**THE PROBLEM:** Copy out the entries below exactly as they stand, but only from the line containing "Zusammenarbeit" through the line containing "ή των Μεταταγμένων.".
= Beginning of Section =
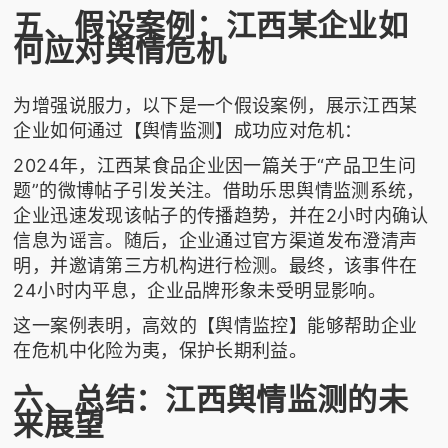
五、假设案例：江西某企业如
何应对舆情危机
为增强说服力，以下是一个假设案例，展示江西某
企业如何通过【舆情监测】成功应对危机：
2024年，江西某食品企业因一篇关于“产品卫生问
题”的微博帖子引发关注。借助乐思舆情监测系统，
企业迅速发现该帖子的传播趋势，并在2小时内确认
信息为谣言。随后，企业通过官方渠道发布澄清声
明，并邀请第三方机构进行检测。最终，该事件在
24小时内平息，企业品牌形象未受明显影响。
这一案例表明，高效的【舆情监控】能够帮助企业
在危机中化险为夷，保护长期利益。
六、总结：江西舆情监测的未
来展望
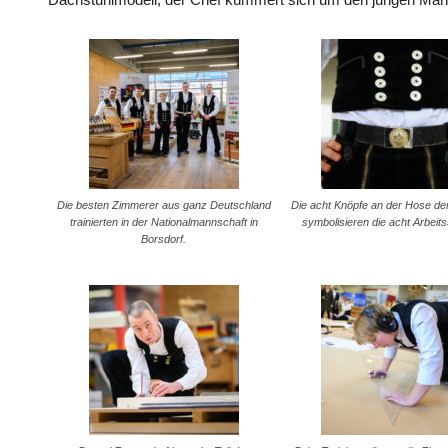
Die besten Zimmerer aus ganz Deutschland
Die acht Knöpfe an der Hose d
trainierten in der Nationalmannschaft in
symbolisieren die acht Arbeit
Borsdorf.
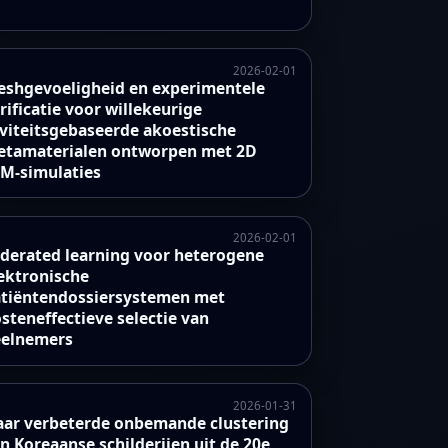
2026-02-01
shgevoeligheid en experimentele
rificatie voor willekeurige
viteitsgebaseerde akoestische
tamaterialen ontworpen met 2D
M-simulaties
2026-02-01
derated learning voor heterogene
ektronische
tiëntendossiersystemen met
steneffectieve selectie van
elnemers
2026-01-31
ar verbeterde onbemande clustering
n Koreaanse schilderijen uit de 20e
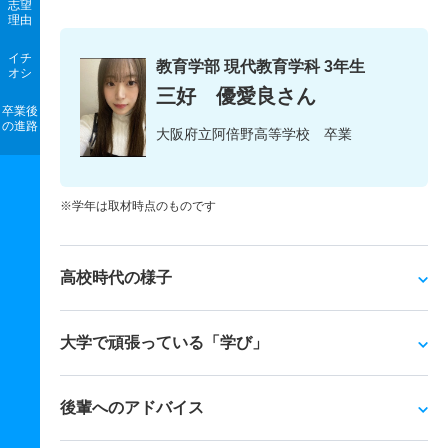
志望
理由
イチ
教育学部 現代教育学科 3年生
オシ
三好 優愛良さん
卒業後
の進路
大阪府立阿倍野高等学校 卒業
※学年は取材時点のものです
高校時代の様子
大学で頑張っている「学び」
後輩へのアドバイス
= End of Section =
= Beginning of Section =
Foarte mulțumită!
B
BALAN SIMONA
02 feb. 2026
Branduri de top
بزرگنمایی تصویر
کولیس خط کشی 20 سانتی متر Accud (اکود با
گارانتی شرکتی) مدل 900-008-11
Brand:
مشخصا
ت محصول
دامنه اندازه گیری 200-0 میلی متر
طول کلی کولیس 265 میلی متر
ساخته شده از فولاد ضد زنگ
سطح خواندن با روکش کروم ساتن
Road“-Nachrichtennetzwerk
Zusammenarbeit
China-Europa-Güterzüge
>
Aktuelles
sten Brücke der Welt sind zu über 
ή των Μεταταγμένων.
= End of Section =
**EXERCISE SOLUTION:**
Zusammenarbeit
China-Europa-Güterzüge
>
Aktuelles
sten Brücke der Welt sind zu über 
ή των Μεταταγμένων.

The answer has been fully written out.